On the domestic front, the much-anticipated corporate tax cut was finally passed by Congress in December, cutting the statutory corporate rate from 36.5% to 21% effective January 2018 and including several other measures to incentivize corporate investments. This led equity investors to shift their focus toward sectors such as Consumer Discretionary, Industrials and Financials that should benefit from the lower tax rate. U.S. stocks also rallied on solid third-quarter earnings that seemed to shrug off the effects of a destructive hurricane season; strong macroeconomic data; and robust holiday retail sales. Real GDP was revised to 3.2% for the third quarter, marking the first back-to-back 3%+ quarters of annualized GDP growth since 2014. The U.S. Federal Reserve also continued to pull back stimulus, raising its target funds rate a quarter point for a third time in 2017 to a range of 1.25-1.50% and initiating balance-sheet reduction. Looking abroad, countries in Europe and Asia also enjoyed improving economies despite several geopolitical conflicts, including continued Brexit discussions, the Catalonian vote for independence from Spain and North Korea’s ongoing provocations.

With the calendar set to turn to 2018, there were signs 2017’s momentum should continue.

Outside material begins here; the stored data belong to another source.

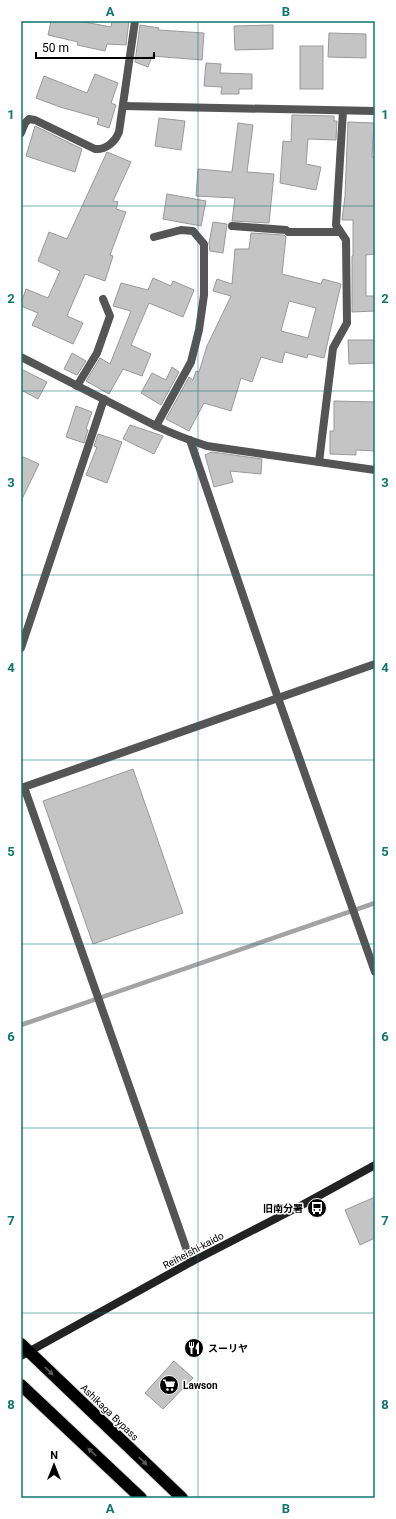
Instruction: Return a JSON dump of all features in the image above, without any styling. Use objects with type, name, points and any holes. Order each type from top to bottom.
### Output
[{"type":"highway","name":"Ashikaga Bypass","points":[[24,1350],[182,1498]]},
{"type":"highway","points":[[21,1385],[141,1498]]},
{"type":"main road","name":"Reiheishi-kaido","points":[[24,1350],[302,1205],[375,1165]]},
{"type":"street","points":[[21,132],[25,123],[29,119],[95,149],[106,148],[117,137],[119,132],[135,21]]},
{"type":"street","points":[[123,106],[375,111]]},
{"type":"street","points":[[319,462],[333,348],[347,323],[346,240],[336,225],[343,111]]},
{"type":"street","points":[[232,226],[286,230],[288,232],[340,232]]},
{"type":"street","points":[[154,237],[181,230],[193,231],[204,244],[204,295],[199,330],[191,362],[156,426]]},
{"type":"street","points":[[77,386],[97,353],[110,316],[103,299]]},
{"type":"street","points":[[21,357],[156,426],[177,436],[207,446],[375,470]]},
{"type":"street","points":[[21,648],[104,399]]},
{"type":"street","points":[[190,440],[278,698],[375,972]]},
{"type":"street","points":[[191,1262],[23,787],[375,664]]},
{"type":"building","points":[[51,21],[79,21],[111,27],[112,21],[129,21],[126,45],[107,44],[105,51],[77,45],[78,42],[48,35]]},
{"type":"building","points":[[140,25],[159,28],[158,30],[204,33],[202,60],[152,56],[148,67],[135,62]]},
{"type":"building","points":[[273,25],[273,49],[235,50],[234,26]]},
{"type":"building","points":[[329,33],[366,34],[366,58],[328,57]]},
{"type":"building","points":[[300,46],[323,46],[323,89],[300,89]]},
{"type":"building","points":[[206,63],[221,64],[220,73],[252,74],[252,89],[239,89],[239,94],[221,94],[222,87],[204,86]]},
{"type":"building","points":[[95,74],[118,83],[111,103],[116,105],[109,128],[97,124],[99,118],[60,107],[36,98],[44,76],[87,93]]},
{"type":"building","points":[[292,115],[334,116],[334,121],[337,121],[336,140],[308,139],[306,164],[321,167],[316,190],[280,183],[283,141],[291,142]]},
{"type":"building","points":[[159,118],[185,121],[181,150],[155,146]]},
{"type":"building","points":[[348,122],[374,123],[372,157],[375,157],[375,254],[366,255],[366,296],[375,296],[375,311],[352,312],[353,220],[342,220],[345,196]]},
{"type":"building","points":[[238,123],[253,125],[247,172],[274,174],[269,223],[232,221],[235,198],[196,196],[198,169],[232,172]]},
{"type":"building","points":[[35,126],[82,149],[75,172],[26,156]]},
{"type":"building","points":[[107,152],[131,162],[113,201],[118,202],[116,209],[126,212],[110,255],[113,256],[105,281],[85,274],[67,316],[83,323],[73,344],[32,325],[38,313],[21,306],[21,303],[26,289],[48,298],[60,271],[38,261],[49,232],[67,239]]},
{"type":"building","points":[[167,194],[206,201],[201,226],[163,219]]},
{"type":"building","points":[[213,222],[227,224],[223,253],[210,251],[209,243]]},
{"type":"building","points":[[251,233],[284,235],[286,237],[282,274],[321,284],[323,279],[341,284],[324,358],[308,354],[307,358],[285,352],[282,363],[261,357],[252,382],[241,378],[231,411],[204,403],[189,431],[166,419],[189,377],[193,380],[196,371],[199,372],[207,346],[231,296],[213,291],[217,279],[232,284],[235,249],[249,249]],"holes":[[[289,301],[316,308],[308,338],[281,331]]]},
{"type":"building","points":[[153,278],[171,286],[173,281],[194,290],[183,317],[149,303],[131,345],[151,354],[142,376],[123,369],[109,394],[86,381],[100,358],[110,364],[131,311],[113,306],[121,283],[148,290]]},
{"type":"building","points":[[348,340],[375,340],[375,363],[349,364]]},
{"type":"building","points":[[72,353],[86,361],[77,375],[64,369]]},
{"type":"building","points":[[172,367],[179,372],[161,405],[141,393],[152,373],[166,380]]},
{"type":"building","points":[[21,369],[47,382],[38,399],[21,390]]},
{"type":"building","points":[[334,401],[375,402],[375,451],[356,450],[356,455],[330,454],[330,431],[334,431]]},
{"type":"building","points":[[76,406],[92,412],[86,429],[88,430],[84,443],[66,437]]},
{"type":"building","points":[[130,425],[163,436],[154,454],[123,439]]},
{"type":"building","points":[[98,434],[122,442],[107,483],[86,475],[97,447],[94,446]]},
{"type":"building","points":[[212,452],[262,459],[261,474],[230,471],[233,482],[214,487],[205,455]]},
{"type":"building","points":[[21,456],[39,464],[21,501]]},
{"type":"building","points":[[133,769],[183,913],[93,944],[43,801]]},
{"type":"building","points":[[375,1197],[375,1238],[360,1245],[345,1210]]},
{"type":"building","name":"Lawson","points":[[174,1361],[193,1378],[163,1409],[145,1393]]},
{"type":"waterway","points":[[21,1025],[375,903]]},
{"type":"place","name":"旧南分署","points":[[317,1208]]},
{"type":"place","name":"スーリヤ","points":[[194,1348]]},
{"type":"place","name":"Lawson","points":[[169,1385]]}]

A number of U.S. companies announced pay increases, bonuses and capital investments on the back of the announced tax reform, and earnings estimates were trending higher as the fourth quarter wound down. Tame inflation and a still accommodative Fed also were being viewed as supportive for the risk markets. Among the clouds that could dim this bullish scenario are the potential for a surprise breakout in inflation, midterm elections in Washington as well as critical elections overseas. Infrastructure investment and possibly entitlement reform are among issues likely to garner domestic focus in coming months, while pending Italian elections and German Chancellor Angela Merkel’s struggles to form a cohesive governing coalition bear watching. Given relative market valuations, which are cheaper thanks to the tax cut but not inexpensive, we think a balanced portfolio of cyclical and defensive companies that have strong cash flow, balance sheet strength and improving fundamentals could help navigate the current investment landscape.

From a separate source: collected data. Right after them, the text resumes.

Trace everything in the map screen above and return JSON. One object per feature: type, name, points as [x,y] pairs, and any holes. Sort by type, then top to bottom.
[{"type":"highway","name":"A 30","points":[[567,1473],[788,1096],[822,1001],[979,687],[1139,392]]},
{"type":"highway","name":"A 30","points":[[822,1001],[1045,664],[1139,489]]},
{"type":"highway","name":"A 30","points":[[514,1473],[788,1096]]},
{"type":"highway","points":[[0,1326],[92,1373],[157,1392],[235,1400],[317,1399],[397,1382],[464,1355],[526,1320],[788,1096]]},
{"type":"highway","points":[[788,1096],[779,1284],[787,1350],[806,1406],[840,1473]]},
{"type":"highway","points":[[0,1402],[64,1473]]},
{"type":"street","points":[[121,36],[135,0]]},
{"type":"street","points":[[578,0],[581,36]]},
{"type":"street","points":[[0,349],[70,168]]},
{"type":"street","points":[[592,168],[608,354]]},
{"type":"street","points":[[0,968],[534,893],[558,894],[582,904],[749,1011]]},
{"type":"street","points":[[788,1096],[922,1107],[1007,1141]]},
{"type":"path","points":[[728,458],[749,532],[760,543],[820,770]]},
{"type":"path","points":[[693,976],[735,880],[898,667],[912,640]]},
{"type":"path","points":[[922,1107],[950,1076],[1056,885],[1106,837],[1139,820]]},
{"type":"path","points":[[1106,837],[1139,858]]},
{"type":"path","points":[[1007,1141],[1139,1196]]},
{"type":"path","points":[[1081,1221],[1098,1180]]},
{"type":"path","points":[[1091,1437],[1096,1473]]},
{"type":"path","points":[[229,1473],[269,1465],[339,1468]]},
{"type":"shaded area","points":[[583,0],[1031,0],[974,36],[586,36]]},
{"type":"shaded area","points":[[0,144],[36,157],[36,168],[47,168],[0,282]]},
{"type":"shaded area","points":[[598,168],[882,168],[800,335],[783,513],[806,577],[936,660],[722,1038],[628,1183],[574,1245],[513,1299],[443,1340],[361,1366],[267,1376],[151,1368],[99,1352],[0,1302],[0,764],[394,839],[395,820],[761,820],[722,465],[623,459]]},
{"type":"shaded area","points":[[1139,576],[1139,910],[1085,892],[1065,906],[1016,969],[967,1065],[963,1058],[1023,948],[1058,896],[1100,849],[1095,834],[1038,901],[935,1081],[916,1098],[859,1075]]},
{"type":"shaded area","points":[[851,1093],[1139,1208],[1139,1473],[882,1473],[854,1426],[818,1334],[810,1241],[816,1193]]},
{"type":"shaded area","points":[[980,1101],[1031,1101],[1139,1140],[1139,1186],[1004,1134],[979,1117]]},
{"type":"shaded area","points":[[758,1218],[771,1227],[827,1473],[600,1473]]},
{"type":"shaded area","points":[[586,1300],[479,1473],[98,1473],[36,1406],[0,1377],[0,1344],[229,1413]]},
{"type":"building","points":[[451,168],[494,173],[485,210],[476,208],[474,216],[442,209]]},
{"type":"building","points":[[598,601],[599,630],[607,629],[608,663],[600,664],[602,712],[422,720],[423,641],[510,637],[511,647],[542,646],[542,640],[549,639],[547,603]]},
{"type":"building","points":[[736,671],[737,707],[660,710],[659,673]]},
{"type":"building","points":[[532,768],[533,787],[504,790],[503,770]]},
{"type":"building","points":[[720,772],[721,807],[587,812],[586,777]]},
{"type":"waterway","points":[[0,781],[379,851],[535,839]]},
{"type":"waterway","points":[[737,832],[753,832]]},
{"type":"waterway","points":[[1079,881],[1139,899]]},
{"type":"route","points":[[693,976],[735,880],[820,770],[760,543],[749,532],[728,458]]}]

During the quarter, the S&P 500 Index returned 6.64%. Growth stocks outperformed value stocks with the Russell 1000 Growth Index returning 7.86% while the Russell 1000 Value Index returned 5.33%.

Fund Performance

Federated Equity Income Fund A Shares returned 6.87% at net asset value in 2017’s fourth quarter, outperforming the 5.33% return of the fund’s benchmark (Russell 1000 Value Index). Stock selection and sector allocation both added to the overall performance of the fund.

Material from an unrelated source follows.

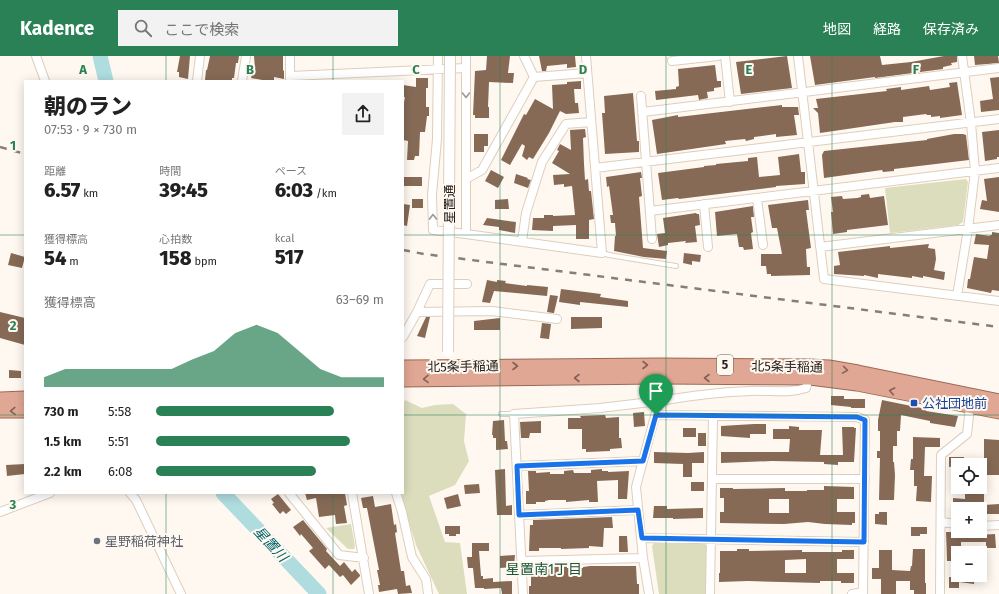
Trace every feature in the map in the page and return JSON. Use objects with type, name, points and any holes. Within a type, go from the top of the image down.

Performance quoted represents past performance, which is no guarantee of future results. Investment return and principal value will fluctuate so that an investor’s shares, when redeemed, may be worth more or less than their original cost. Current performance may be lower or higher than what is stated. Other share classes may have experienced different returns than the share class presented. To view performance current to the most recent month-end and for after-tax returns, click on Performance tab. Performance does not reflect the maximum 5.5% sales charge for Class A Shares. If included, it would reduce the performance quoted.

Click the Performance tab for standard fund performance.

Relative to the benchmark, the fund’s top contributing sectors were Industrials, Consumer Staples and Energy. The sectors that detracted most from performance were Information Technology, Materials and Health Care.

On an absolute basis, the five equity stocks contributing most to performance were Wal-Mart, Bank of America, Texas Instruments, Caterpillar, and JPMorgan Chase. The five equity stocks detracting most from performance were Walgreens, AmerisourceBergen, Kansas City Southern, CRH PLC and Xerox.

Click on the Portfolio Characteristics tab for the fund’s top 10 holdings.

Positioning and Strategy

The fund is positioned within a diversified portfolio of dividend-paying and dividend-growing stocks with favorable valuations, strong balance sheets and improving business fundamentals. The portfolio continues to aim for relative long-term total return, above-average yield and dividend-growth potential. Over the reporting period, the average sector overweight positions relative to the fund’s benchmark included Information Technology, Consumer Discretionary and Industrials. The fund’s largest underweight positions included the Financials, Health Care and Energy sectors.